The InSpec broad platform support makes it a complete solution for managing compliance across your entire infrastructure. Because InSpec is an open source project, some OS vendors have contributed support for their own platforms. For instance, IBM has contributed much of the support for its AIX OS.

Getting Started with InSpec

It’s easy to get started with InSpec. InSpec is included in the Chef Devel­opment Kit (Chef DK) or you can download packages for a variety of platforms from the Chef download Web site at Once you’ve downloaded the package and installed it, you can begin writing compliance rules. (Note that an alternative name for a compliance rule, often used by security teams, is auditing control.)

InSpec rules are simple to write once you understand the format. All rules begin with a resource. A resource is a configuration item you want to test. For instance, here’s an InSpec rule that uses the windows_feature resource:

describe windows_feature('DHCP Server') do
  it { should_not be_installed }

The windows_feature resource declares the name of a Windows feature and tests to see if it matches a particular configuration.
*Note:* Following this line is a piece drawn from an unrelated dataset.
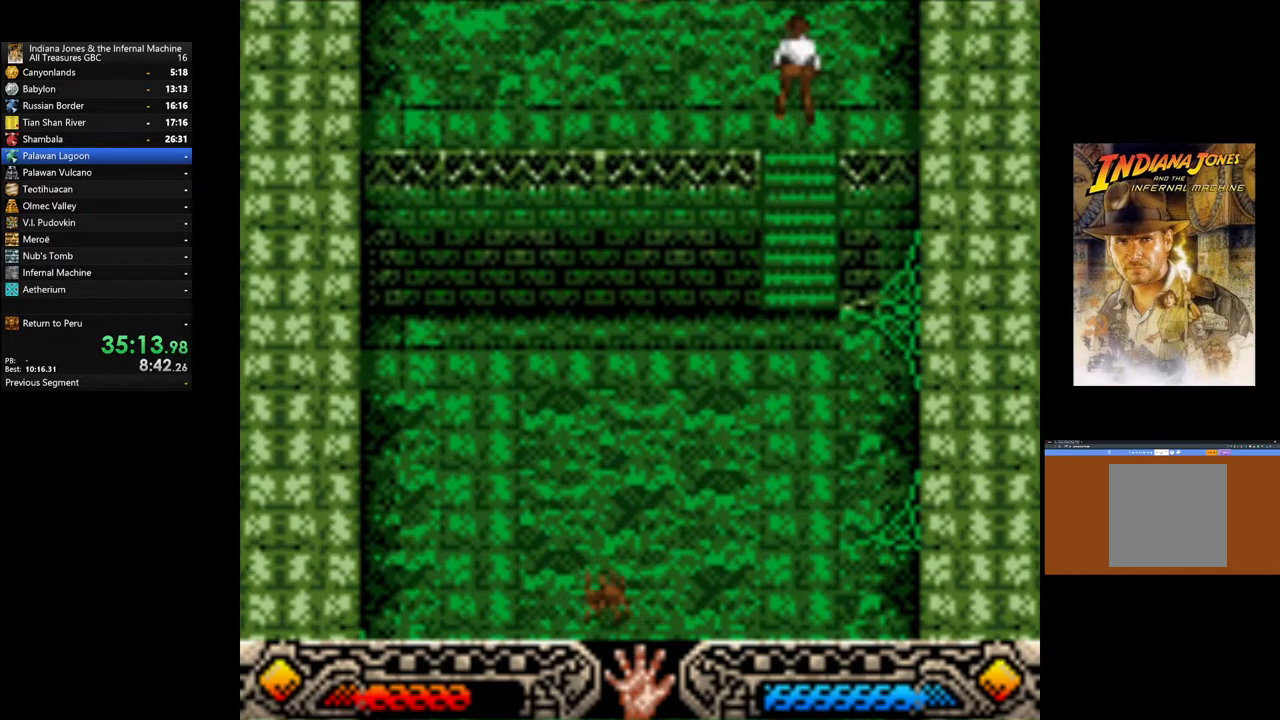
{"buttons": [], "left_stick": "up", "right_stick": "center", "events": []}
In this example, the rule tests that the DHCP Server is not installed.

There are resources for many standard pieces of your network, such as files, directories, users, groups and registry keys. For a complete list, you can refer to the InSpec documentation at You can also easily extend InSpec with your own resources to check configuration items that aren’t supported out of the box or that are specific to your particular application.

Including Metadata

InSpec lets you include metadata about your compliance rules. Metadata helps you tie tests to specific regulatory or security requirements. Traditionally, you’d find compliance requirements published in documents, spreadsheets or some other format that’s not actionable. The information in these official compliance documents is important because it gives administrators context as to why the compliance policy matters, however it’s often not conveniently available.

Figure 2 shows an example of an InSpec rule that includes this information as metadata.
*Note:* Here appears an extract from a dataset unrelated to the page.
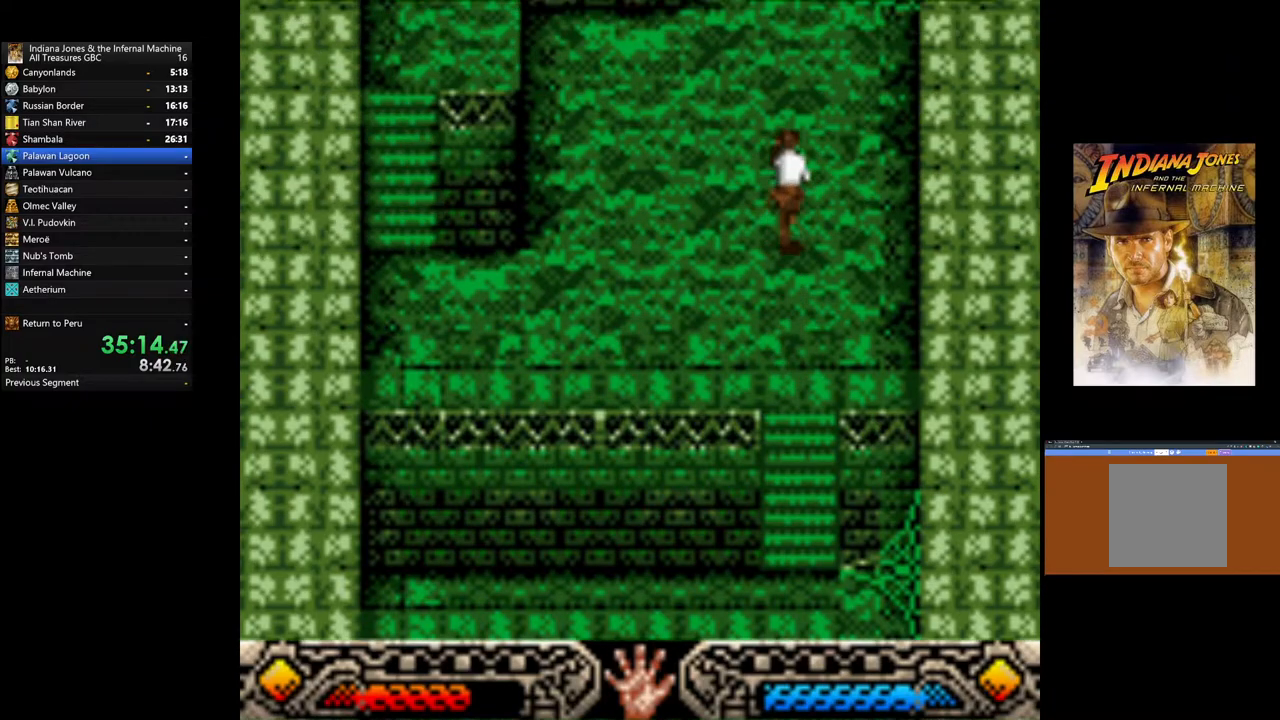
{"buttons": [], "left_stick": "up", "right_stick": "center", "events": []}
Figure 2 Example of InSpec with Metadata About Compliance Rules

control 'sshd-8' do
  impact 0.6
  title 'Server: Configure the service port'
  desc '
    Always specify which port the SSH server should listen to.
    Prevent unexpected settings.
  tag 'ssh','sshd','openssh-server'
  tag cce: 'CCE-27072-8'
  ref 'NSA-RH6-STIG - Section',
    url: ''
  describe sshd_config do
    its('Port') { should eq('22') }

This example is for a rule (or control) called ssh-8. The impact, title, and desc fields define metadata that describes the rule’s importance, its purpose, and a description. The tag field includes optional information and the ref field references external documents.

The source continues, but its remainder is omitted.